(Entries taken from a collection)
"""

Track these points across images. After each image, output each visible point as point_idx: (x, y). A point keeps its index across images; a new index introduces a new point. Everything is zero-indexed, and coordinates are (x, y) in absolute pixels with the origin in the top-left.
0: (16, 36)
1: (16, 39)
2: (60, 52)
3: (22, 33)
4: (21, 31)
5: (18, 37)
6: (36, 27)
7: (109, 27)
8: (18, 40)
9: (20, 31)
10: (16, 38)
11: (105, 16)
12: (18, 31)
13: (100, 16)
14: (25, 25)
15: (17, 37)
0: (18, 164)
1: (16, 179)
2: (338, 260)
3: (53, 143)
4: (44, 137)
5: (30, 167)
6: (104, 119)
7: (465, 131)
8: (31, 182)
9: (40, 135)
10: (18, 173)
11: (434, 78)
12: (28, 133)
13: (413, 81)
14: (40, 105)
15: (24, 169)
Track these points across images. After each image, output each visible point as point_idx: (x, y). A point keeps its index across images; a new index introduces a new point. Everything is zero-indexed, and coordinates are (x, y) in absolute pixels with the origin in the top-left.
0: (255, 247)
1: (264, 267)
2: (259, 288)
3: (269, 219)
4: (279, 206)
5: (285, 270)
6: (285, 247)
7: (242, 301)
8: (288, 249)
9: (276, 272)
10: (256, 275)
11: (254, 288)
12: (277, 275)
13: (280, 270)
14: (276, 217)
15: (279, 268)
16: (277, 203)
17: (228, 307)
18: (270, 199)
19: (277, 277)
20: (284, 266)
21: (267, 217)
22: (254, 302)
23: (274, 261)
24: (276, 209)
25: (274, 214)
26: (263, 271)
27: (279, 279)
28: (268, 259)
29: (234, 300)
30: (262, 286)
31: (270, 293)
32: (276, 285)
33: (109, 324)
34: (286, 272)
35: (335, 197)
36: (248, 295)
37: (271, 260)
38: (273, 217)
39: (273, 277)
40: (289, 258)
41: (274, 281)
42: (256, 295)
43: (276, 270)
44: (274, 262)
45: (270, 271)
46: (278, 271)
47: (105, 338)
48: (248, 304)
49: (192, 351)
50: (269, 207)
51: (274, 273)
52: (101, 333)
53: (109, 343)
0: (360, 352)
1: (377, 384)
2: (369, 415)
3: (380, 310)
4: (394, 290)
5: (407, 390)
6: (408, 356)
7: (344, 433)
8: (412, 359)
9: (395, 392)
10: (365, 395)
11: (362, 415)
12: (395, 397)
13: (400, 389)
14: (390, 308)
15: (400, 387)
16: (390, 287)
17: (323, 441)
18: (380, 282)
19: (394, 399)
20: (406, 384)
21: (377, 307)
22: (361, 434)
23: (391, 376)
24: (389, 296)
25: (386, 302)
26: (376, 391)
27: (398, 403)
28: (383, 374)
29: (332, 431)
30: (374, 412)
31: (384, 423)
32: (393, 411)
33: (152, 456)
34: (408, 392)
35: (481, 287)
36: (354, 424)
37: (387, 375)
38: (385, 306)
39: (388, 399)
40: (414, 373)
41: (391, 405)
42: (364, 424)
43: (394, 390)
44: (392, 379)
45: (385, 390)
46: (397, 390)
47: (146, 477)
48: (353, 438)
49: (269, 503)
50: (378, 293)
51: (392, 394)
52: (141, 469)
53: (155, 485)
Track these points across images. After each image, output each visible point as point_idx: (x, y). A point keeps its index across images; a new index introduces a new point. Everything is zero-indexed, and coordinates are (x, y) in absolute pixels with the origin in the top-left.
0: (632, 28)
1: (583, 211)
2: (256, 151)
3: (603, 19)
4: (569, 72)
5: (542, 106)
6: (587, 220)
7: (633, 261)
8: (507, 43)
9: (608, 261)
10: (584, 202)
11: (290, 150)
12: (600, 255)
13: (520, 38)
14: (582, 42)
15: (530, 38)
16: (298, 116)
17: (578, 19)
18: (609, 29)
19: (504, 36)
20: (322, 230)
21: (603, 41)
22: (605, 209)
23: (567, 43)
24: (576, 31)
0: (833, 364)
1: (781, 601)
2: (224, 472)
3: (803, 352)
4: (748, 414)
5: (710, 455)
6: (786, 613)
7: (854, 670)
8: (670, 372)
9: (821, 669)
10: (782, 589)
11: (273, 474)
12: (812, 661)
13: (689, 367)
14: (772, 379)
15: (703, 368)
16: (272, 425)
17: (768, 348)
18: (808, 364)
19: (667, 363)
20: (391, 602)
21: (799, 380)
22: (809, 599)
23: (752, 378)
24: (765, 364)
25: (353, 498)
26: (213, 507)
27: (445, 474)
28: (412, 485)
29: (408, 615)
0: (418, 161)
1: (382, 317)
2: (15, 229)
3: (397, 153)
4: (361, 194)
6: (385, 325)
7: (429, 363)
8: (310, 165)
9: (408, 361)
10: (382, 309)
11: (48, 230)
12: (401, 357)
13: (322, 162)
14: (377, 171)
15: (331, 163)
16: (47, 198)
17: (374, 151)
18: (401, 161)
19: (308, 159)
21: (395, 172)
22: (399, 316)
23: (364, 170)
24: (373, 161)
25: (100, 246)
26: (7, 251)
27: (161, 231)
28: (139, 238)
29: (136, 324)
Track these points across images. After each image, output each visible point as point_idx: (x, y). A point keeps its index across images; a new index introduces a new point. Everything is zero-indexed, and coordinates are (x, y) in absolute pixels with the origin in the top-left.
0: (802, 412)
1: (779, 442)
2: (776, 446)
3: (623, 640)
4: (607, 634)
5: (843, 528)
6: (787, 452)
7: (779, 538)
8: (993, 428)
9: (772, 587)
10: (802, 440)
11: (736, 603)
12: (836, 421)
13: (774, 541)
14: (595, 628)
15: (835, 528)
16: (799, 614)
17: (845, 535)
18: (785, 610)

"""

** The problem **
Taking the records above, retype every line from the one with "19: (504, 36)" down to the one with "0: (802, 412)", exactly and with nothing else.

** Task output **
19: (504, 36)
20: (322, 230)
21: (603, 41)
22: (605, 209)
23: (567, 43)
24: (576, 31)
0: (833, 364)
1: (781, 601)
2: (224, 472)
3: (803, 352)
4: (748, 414)
5: (710, 455)
6: (786, 613)
7: (854, 670)
8: (670, 372)
9: (821, 669)
10: (782, 589)
11: (273, 474)
12: (812, 661)
13: (689, 367)
14: (772, 379)
15: (703, 368)
16: (272, 425)
17: (768, 348)
18: (808, 364)
19: (667, 363)
20: (391, 602)
21: (799, 380)
22: (809, 599)
23: (752, 378)
24: (765, 364)
25: (353, 498)
26: (213, 507)
27: (445, 474)
28: (412, 485)
29: (408, 615)
0: (418, 161)
1: (382, 317)
2: (15, 229)
3: (397, 153)
4: (361, 194)
6: (385, 325)
7: (429, 363)
8: (310, 165)
9: (408, 361)
10: (382, 309)
11: (48, 230)
12: (401, 357)
13: (322, 162)
14: (377, 171)
15: (331, 163)
16: (47, 198)
17: (374, 151)
18: (401, 161)
19: (308, 159)
21: (395, 172)
22: (399, 316)
23: (364, 170)
24: (373, 161)
25: (100, 246)
26: (7, 251)
27: (161, 231)
28: (139, 238)
29: (136, 324)
Track these points across images. After each image, output each visible point as point_idx: (x, y). A point keeps its index across images; a new index introduces a new point. Everything is zero-indexed, and coordinates are (x, y) in absolute pixels with the origin in the top-left.
0: (802, 412)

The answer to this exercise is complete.